(Information shown)
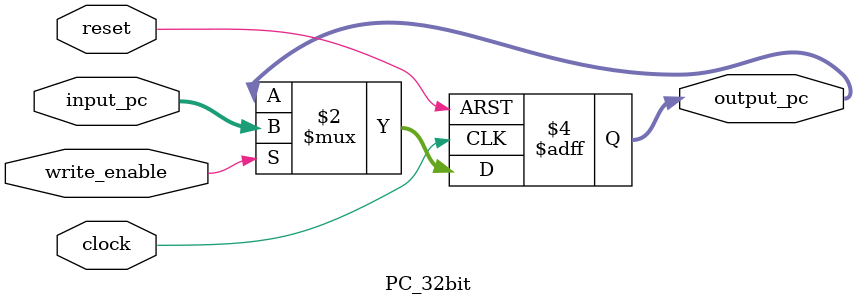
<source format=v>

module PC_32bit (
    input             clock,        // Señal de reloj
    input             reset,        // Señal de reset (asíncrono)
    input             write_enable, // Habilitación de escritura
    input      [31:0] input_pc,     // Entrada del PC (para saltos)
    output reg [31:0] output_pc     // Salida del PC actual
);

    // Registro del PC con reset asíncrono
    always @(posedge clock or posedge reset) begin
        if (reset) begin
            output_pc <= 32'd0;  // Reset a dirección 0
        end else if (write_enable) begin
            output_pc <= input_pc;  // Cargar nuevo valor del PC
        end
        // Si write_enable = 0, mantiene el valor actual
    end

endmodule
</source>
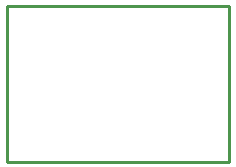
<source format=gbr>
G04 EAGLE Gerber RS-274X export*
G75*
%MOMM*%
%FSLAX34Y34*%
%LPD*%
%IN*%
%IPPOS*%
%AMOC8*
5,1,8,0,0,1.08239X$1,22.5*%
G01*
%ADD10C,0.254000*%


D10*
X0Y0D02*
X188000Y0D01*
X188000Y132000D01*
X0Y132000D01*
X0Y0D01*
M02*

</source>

...

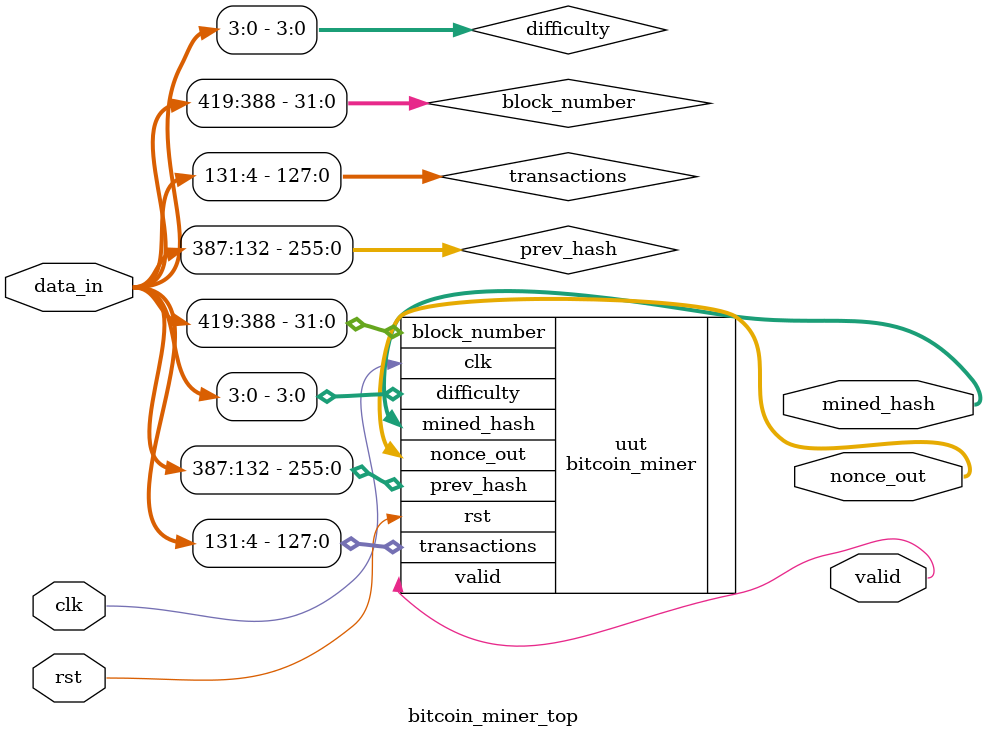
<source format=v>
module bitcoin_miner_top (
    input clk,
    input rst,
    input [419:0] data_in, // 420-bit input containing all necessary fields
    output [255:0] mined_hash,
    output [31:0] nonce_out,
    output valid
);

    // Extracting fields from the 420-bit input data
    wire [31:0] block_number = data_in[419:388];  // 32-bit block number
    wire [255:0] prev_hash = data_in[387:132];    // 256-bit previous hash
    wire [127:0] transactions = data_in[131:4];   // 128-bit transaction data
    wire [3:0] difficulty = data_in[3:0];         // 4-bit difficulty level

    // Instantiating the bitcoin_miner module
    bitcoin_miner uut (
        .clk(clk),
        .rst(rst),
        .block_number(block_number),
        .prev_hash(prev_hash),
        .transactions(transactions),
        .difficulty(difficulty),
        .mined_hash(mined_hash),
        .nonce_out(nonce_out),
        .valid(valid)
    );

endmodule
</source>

(What to do) Give back exactly the lines above starting at the line where "de reset (asíncrono)" appears and ending at the line where "always @(posedge clock" appears, both included, with no other lines.

(Output)
    input             reset,        // Señal de reset (asíncrono)
    input             write_enable, // Habilitación de escritura
    input      [31:0] input_pc,     // Entrada del PC (para saltos)
    output reg [31:0] output_pc     // Salida del PC actual
);

    // Registro del PC con reset asíncrono
    always @(posedge clock or posedge reset) begin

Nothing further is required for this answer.